To do: Shown below are entries with pictures; the line with "## v0.20.0 (2020-08-20)" through the line with "- Follow all" is the span to retype exactly, and the pictures stay out.

Data records:
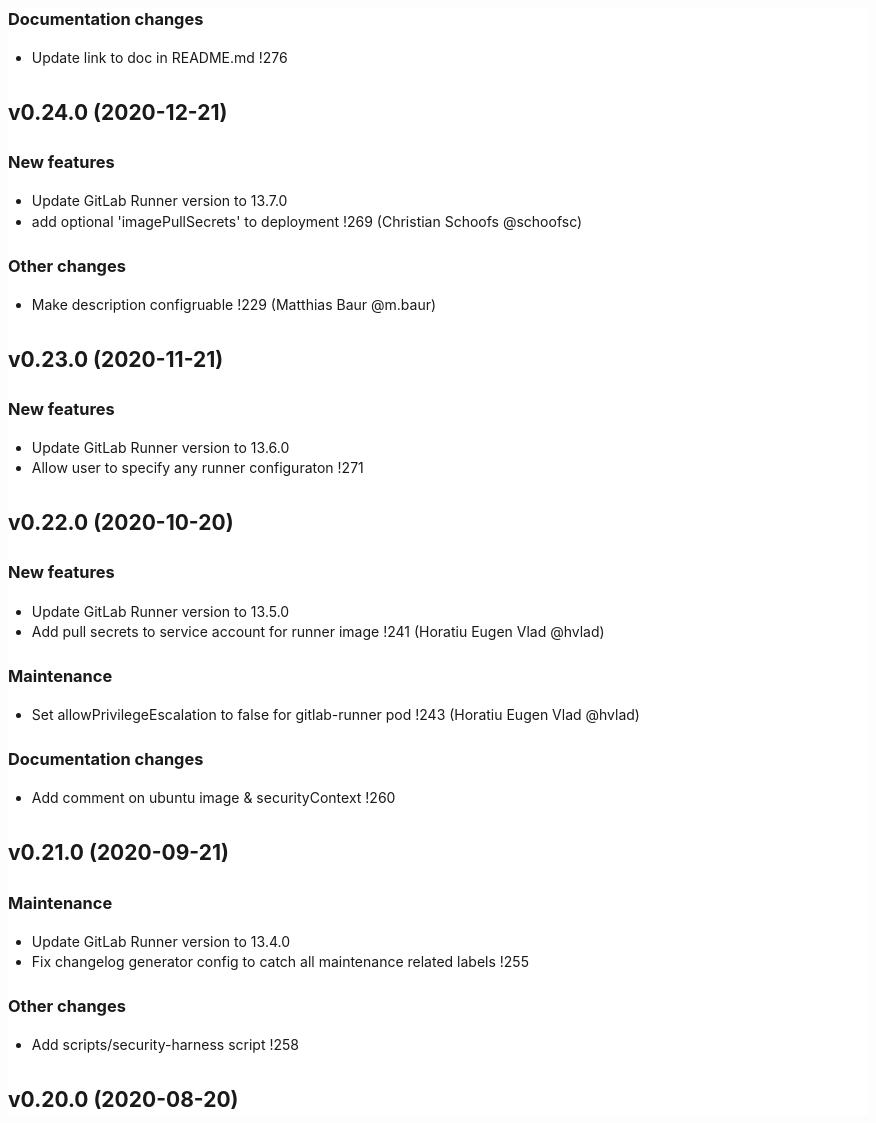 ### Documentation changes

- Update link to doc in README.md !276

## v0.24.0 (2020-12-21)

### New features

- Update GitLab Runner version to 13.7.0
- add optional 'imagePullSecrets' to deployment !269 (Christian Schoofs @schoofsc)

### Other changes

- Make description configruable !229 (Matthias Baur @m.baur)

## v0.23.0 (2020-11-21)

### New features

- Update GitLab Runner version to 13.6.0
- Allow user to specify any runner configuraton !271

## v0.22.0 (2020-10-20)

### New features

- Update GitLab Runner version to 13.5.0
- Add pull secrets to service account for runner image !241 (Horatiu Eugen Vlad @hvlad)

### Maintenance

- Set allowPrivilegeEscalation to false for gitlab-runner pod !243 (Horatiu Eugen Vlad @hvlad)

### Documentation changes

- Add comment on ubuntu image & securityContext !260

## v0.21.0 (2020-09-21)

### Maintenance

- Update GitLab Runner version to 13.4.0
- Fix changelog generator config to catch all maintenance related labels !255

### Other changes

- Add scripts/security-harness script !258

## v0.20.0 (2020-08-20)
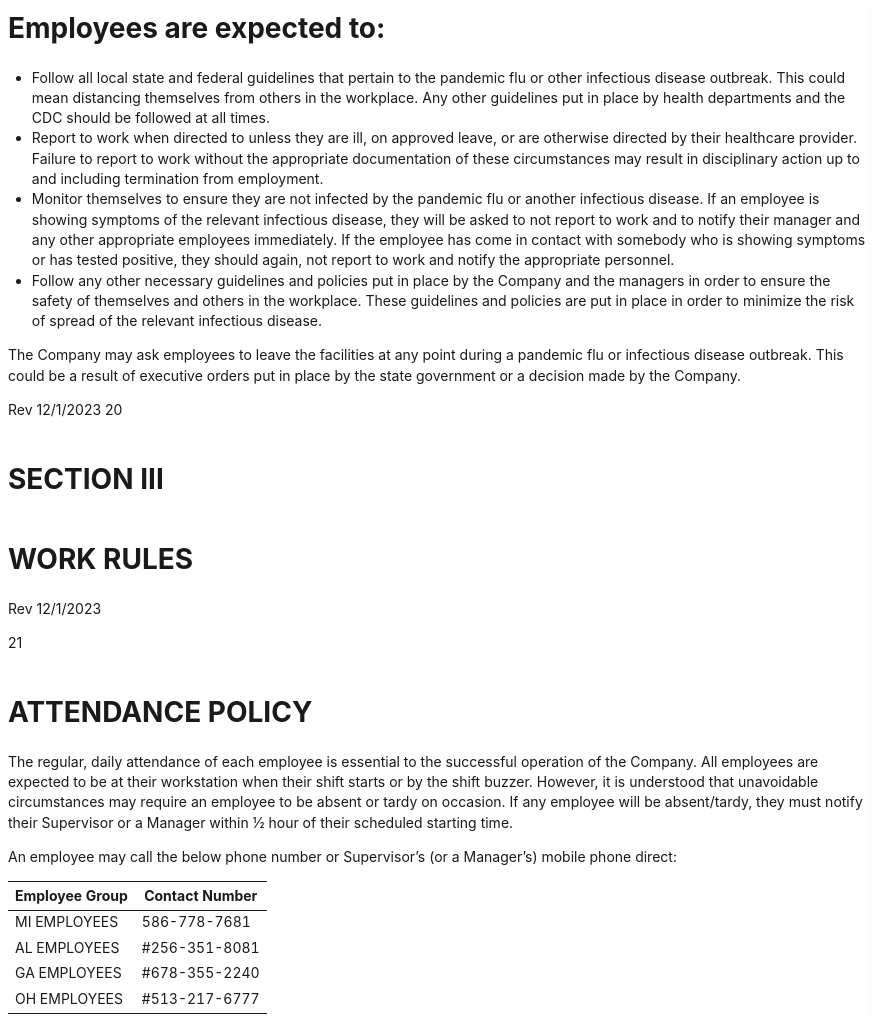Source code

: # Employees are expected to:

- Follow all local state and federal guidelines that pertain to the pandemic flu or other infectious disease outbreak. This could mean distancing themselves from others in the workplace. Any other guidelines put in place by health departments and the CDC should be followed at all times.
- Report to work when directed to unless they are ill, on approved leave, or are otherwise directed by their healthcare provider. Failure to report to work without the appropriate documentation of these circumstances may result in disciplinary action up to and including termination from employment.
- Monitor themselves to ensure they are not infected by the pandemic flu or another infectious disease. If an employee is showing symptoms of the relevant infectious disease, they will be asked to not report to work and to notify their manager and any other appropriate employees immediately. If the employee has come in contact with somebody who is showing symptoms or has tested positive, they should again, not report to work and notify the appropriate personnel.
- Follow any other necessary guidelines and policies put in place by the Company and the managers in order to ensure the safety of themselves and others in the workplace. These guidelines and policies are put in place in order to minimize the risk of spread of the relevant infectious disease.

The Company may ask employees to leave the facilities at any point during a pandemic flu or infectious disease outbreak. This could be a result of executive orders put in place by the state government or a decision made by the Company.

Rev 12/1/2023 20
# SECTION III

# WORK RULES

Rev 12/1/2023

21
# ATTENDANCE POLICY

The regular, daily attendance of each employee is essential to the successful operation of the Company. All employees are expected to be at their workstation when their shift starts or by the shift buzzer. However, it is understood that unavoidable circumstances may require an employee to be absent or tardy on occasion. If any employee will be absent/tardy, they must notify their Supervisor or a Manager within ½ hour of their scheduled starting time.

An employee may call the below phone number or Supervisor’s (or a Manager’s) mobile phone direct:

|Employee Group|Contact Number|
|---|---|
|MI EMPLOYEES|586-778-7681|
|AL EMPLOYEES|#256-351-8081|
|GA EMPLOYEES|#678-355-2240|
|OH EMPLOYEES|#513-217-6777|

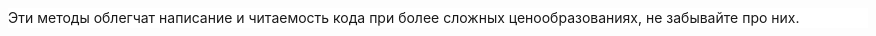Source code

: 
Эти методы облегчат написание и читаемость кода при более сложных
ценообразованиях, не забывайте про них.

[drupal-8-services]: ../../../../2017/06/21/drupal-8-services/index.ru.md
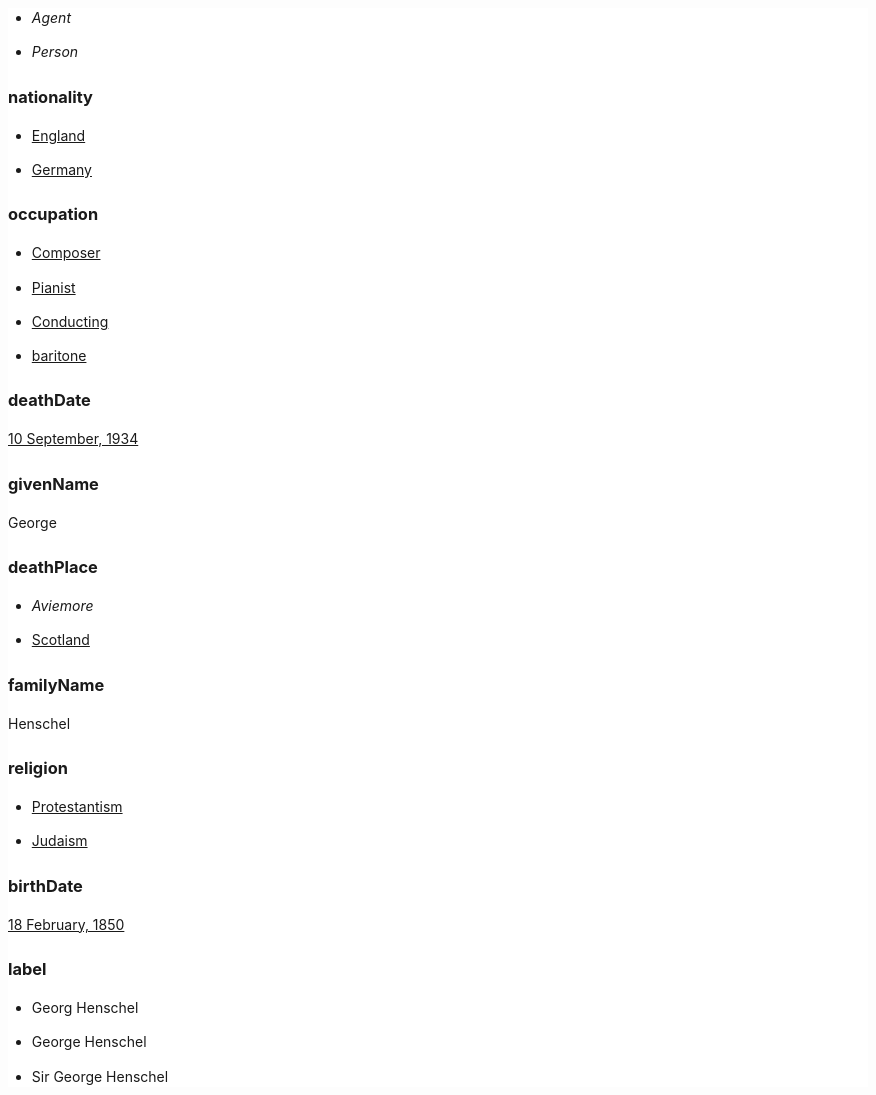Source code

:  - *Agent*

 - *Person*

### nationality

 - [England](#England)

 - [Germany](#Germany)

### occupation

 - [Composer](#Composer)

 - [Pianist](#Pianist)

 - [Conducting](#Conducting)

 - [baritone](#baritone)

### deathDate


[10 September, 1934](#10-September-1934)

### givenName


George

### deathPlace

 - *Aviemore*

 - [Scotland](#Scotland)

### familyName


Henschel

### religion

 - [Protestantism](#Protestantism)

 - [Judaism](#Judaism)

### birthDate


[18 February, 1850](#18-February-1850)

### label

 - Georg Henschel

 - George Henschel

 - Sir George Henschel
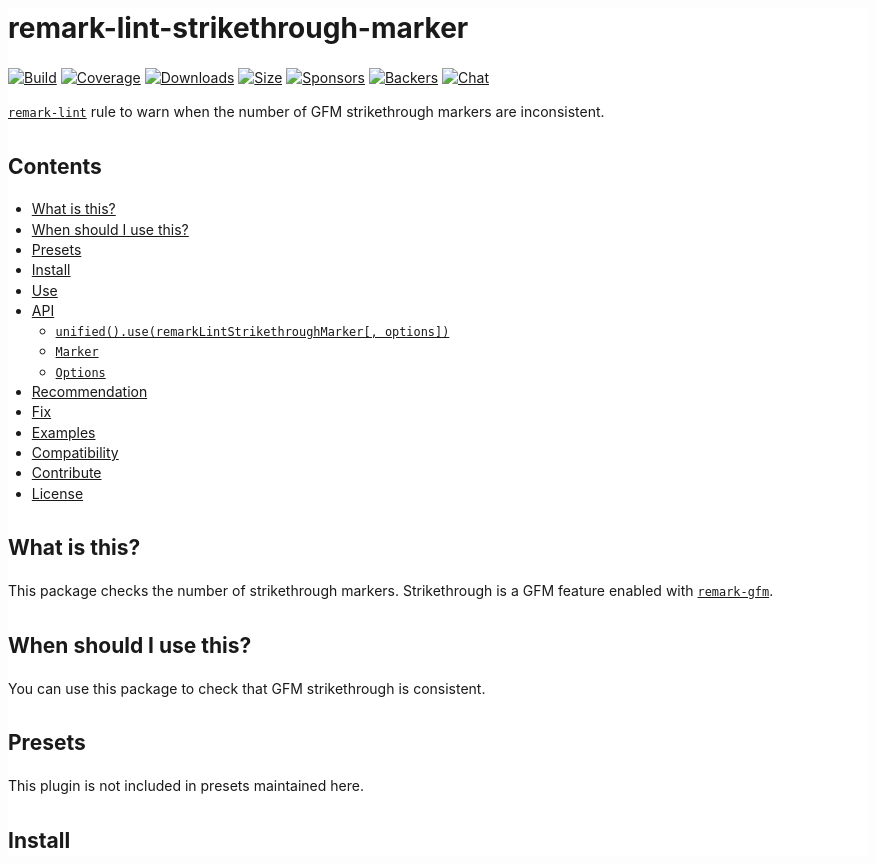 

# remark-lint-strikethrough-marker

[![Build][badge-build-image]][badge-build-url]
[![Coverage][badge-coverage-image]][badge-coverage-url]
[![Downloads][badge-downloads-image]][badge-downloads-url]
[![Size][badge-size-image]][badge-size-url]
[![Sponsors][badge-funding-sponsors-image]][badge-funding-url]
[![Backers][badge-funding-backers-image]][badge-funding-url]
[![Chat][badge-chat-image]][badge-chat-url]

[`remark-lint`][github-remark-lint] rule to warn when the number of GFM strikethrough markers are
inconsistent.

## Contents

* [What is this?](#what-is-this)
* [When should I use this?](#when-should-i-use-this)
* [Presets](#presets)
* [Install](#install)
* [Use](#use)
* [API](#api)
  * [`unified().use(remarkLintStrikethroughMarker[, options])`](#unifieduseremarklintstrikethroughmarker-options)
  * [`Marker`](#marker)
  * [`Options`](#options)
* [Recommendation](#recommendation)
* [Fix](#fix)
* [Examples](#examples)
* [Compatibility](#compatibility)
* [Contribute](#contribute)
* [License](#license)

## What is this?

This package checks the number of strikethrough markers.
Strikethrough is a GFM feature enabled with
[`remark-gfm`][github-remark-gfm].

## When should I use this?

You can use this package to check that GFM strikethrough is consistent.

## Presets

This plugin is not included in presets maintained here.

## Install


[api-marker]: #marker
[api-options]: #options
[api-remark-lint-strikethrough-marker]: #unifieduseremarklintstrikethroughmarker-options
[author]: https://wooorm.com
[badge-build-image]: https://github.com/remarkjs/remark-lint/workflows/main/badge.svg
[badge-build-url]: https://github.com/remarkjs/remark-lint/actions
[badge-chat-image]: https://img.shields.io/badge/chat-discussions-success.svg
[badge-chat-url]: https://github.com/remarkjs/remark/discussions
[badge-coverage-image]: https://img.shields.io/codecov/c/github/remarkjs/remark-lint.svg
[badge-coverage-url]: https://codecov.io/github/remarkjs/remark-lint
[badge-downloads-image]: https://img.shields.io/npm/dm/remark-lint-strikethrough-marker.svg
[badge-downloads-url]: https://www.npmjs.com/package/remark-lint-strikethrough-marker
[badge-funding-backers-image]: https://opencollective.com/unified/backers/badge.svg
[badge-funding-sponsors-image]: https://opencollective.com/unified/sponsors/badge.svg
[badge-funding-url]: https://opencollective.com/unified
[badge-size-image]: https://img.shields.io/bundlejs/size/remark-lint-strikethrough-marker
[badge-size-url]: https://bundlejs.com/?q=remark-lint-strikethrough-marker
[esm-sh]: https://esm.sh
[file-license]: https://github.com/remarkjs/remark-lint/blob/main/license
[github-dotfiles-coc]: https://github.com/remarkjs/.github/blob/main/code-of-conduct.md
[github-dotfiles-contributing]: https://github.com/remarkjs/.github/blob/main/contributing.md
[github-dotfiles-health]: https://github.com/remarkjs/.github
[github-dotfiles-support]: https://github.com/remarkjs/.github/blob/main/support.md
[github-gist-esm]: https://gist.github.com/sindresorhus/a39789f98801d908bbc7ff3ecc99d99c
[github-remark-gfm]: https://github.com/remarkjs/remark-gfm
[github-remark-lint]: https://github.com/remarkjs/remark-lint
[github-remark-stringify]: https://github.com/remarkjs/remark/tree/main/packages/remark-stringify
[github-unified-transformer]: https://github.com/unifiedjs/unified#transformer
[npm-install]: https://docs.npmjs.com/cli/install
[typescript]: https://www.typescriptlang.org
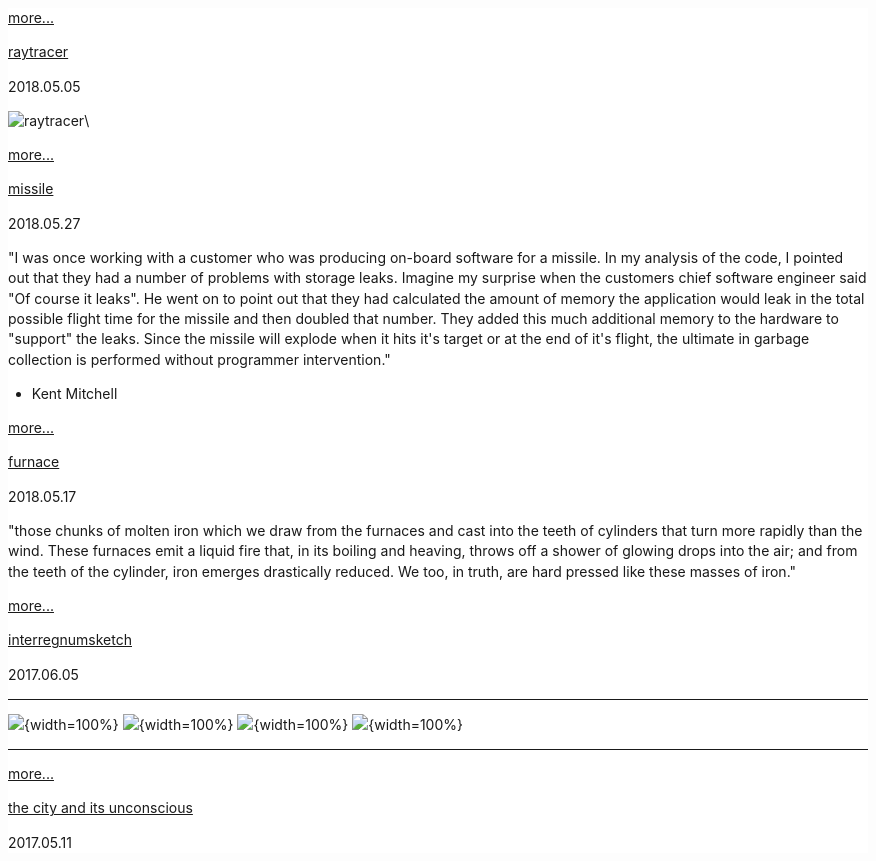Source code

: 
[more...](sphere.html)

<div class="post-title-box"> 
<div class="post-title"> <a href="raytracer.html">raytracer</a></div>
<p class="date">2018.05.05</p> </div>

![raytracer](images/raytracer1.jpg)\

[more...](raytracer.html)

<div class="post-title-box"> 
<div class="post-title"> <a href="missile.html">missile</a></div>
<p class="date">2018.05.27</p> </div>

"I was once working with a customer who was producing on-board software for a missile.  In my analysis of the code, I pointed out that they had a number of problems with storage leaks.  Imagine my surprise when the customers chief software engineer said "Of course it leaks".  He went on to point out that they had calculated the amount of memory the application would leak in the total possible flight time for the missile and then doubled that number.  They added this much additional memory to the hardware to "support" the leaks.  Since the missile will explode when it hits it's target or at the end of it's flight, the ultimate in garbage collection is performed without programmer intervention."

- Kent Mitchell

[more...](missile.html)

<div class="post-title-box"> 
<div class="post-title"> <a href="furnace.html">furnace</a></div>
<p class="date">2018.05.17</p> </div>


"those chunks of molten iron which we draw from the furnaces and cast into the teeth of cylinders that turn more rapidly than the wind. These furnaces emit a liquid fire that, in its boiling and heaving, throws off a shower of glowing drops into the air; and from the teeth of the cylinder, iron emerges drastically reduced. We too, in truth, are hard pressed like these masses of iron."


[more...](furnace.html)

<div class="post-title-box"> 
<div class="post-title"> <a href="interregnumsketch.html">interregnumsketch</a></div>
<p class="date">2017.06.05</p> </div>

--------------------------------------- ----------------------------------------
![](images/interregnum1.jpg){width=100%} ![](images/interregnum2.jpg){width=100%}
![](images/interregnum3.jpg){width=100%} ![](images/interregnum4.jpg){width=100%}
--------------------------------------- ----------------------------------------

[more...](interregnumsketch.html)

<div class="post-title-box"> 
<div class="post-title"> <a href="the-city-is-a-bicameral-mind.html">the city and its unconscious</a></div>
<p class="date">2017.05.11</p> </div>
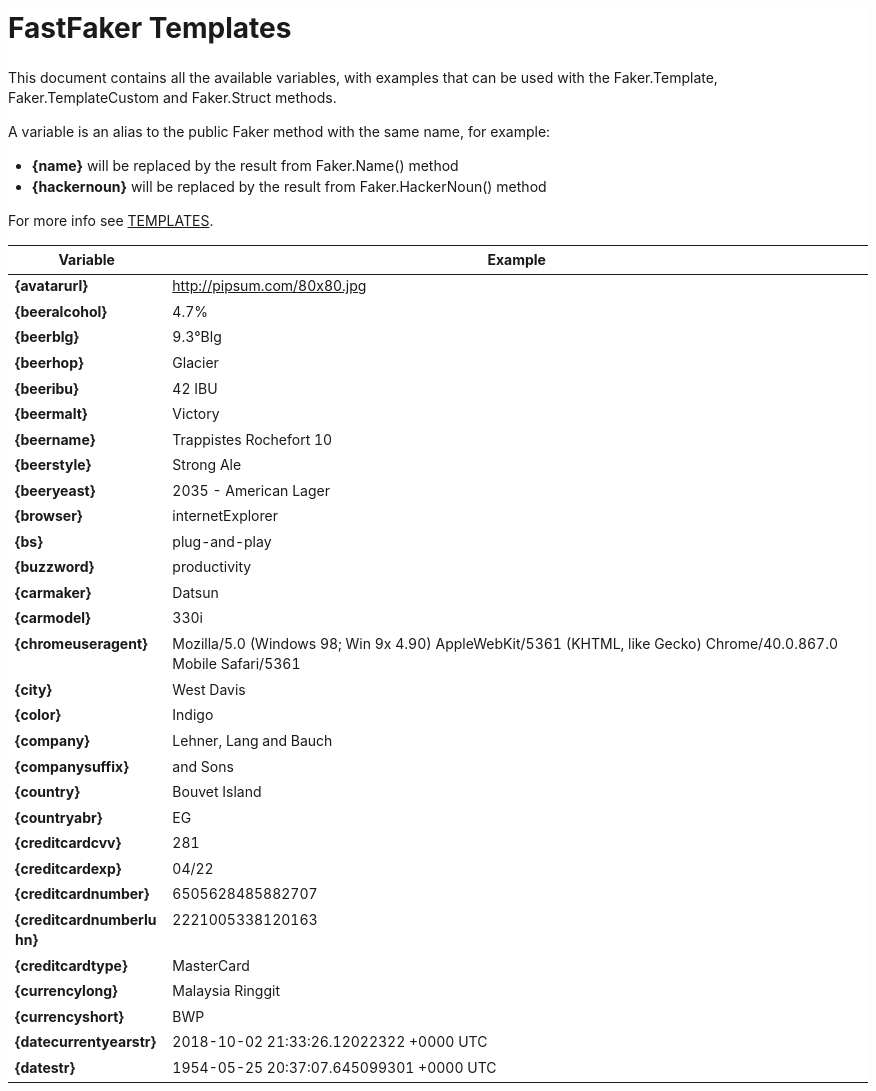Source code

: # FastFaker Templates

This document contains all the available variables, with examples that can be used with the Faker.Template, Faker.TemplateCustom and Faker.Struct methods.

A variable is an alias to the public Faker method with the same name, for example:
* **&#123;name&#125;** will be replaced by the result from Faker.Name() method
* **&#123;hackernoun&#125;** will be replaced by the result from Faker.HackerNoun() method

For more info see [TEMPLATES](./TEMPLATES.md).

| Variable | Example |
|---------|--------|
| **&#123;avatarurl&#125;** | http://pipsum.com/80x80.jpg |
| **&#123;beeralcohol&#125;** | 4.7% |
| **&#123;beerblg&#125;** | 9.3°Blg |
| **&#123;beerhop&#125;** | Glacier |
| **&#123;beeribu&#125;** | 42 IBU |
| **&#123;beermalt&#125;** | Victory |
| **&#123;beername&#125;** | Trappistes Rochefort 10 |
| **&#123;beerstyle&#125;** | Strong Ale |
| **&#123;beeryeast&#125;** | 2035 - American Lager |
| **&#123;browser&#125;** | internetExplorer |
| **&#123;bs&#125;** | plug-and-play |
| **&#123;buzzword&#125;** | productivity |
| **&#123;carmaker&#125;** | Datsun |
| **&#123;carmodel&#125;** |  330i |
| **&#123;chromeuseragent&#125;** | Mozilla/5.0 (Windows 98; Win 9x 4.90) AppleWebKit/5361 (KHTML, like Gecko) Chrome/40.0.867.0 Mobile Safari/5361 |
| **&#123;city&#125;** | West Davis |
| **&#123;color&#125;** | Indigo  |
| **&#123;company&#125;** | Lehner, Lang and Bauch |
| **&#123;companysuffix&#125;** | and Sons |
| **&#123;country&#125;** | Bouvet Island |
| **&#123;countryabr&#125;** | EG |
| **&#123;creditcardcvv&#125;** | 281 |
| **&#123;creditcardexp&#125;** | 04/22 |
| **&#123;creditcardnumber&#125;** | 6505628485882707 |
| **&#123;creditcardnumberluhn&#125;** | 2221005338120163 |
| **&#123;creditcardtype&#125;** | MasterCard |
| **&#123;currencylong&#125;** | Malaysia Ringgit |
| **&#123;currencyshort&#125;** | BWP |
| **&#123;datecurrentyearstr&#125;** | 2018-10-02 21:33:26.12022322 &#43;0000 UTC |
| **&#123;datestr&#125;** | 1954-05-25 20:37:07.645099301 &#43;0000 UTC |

Task answer:
## v0.20.0 (2020-08-20)
Source code

: # Employees are expected to:

- Follow all local state and federal guidelines that pertain to the pandemic flu or other infectious disease outbreak. This could mean distancing themselves from others in the workplace. Any other guidelines put in place by health departments and the CDC should be followed at all times.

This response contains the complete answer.